Des commerçants ont regagné leurs collines natales
Les commerçants déplorent le mauvais comportement des propriétaires des maisons servant de boutique et kiosque qui ont revu à la hausse le loyer depuis la mise en application de cette mesure. Un d’eux s’exprime : « Mon bailleur a doublé le loyer que je payais mensuellement avec l’annonce de la décision. Pourtant le kiosque que je loue n’a subi aucune amélioration. Les pouvoirs publics devraient inviter les citoyens à ne pas tirer profit du malheur des autres.» Un autre commerçant précise qu’il est incapable de payer le loyer de la boutique car il est très cher .Il souligne que ses amis découragés ont regagné leurs collines natales pour faire d’autres projets. «Vivre en mairie de Bujumbura, sans travail, sans revenus, est impossible ». Les propriétaires sont aussi sous le choc. Ils sont dans l’impossibilité de rembourser les avances perçues.

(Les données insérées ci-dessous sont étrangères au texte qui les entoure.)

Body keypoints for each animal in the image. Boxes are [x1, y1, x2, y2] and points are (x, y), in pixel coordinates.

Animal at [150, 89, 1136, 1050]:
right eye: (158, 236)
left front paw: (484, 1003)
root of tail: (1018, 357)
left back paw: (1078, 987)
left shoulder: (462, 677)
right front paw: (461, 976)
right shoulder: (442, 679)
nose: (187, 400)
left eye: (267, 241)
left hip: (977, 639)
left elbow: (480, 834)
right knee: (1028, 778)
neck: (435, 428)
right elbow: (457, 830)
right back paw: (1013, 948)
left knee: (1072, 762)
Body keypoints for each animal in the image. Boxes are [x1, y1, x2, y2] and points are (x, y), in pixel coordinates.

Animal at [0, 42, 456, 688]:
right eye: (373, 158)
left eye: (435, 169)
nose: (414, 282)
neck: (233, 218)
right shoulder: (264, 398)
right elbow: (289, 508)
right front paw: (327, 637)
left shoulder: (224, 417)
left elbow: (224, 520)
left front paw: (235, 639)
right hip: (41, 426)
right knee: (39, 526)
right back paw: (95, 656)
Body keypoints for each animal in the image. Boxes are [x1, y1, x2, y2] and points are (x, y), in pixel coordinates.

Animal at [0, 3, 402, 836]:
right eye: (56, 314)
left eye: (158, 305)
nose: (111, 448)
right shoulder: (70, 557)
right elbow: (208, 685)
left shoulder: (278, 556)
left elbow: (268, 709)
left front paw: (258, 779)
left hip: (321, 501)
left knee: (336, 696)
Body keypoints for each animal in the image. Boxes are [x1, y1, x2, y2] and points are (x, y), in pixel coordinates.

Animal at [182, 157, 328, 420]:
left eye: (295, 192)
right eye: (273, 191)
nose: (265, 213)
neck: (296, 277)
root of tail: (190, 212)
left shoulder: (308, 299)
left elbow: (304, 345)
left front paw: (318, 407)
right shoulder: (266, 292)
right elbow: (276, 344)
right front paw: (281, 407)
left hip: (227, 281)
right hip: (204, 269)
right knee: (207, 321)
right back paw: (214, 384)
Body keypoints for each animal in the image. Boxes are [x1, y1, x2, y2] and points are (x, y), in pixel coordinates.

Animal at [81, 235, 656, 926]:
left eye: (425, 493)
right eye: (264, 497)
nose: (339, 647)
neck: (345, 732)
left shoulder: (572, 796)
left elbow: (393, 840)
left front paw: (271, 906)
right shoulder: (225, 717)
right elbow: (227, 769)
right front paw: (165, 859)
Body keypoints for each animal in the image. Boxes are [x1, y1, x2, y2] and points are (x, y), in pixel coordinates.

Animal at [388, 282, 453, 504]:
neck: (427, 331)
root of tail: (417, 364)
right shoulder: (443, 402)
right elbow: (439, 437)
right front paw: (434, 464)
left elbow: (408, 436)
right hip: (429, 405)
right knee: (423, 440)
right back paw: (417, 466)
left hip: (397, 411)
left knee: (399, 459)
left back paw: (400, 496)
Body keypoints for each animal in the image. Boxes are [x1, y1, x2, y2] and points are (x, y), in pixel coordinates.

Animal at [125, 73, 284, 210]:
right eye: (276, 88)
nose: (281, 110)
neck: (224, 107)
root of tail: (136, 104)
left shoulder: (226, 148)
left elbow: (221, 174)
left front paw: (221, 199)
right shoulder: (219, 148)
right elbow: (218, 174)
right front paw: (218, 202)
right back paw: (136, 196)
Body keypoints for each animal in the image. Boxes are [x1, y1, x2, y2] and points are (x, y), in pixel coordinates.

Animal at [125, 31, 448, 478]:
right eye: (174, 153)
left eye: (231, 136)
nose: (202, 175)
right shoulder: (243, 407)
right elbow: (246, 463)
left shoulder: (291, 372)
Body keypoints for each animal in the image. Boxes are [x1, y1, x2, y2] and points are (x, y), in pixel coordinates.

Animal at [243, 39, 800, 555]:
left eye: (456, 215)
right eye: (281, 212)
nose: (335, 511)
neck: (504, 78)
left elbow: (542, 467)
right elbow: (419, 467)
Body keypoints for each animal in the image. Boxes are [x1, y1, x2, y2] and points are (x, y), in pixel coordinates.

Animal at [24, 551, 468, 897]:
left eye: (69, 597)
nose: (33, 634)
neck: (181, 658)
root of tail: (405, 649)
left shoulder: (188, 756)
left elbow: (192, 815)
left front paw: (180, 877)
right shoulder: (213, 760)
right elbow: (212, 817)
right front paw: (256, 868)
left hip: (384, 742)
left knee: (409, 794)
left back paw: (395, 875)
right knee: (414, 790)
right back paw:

H .K., un habitant du quartier de Cibitoke en zone Cibitoke commune Ntahangwa, était propriétaire d’une maison démolie. Cette maison était mise en location et à la fin de chaque mois, il encaissait une somme de plus de 250 mille BIF. Il fait savoir qu’il ne voit pas comment continuer à vivre et à nourrir une famille de huit enfants et payer les frais de scolarité de ceux qui sont encore sur le banc de l’école.
Il précise que cette maison démolie était sa seule source de revenus. Il dit avoir des documents reconnus par la mairie qui attestent que sa maison n’a pas dépassé la borne. Il précise que la mairie avait mesuré la superficie de sa parcelle de 400m². L’année passée, il affirme avoir payé un impôt foncier de 163000 BIF. D’après lui, il était dans la légalité. Il dénonce le comportement d’Imbonerakure qui ont détruit des tôles alors qu’elles devraient servir à couvrir d’autres maisons.
B .K., un commerçant de la zone Kamenge, avant la démolition, louait une boutique à la première avenue. Le prix du loyer était de 80 000 mille BIF par mois. Le chiffre d’affaires journalier était estimé à 180.000 BIF. Il indique que chaque année il devait payer une taxe municipale. Il ne comprend donc pas la raison de cette démolition.
Rappelons que d’après le maire de la ville de Bujumbura, les constructions doivent respecter les normes urbanistiques.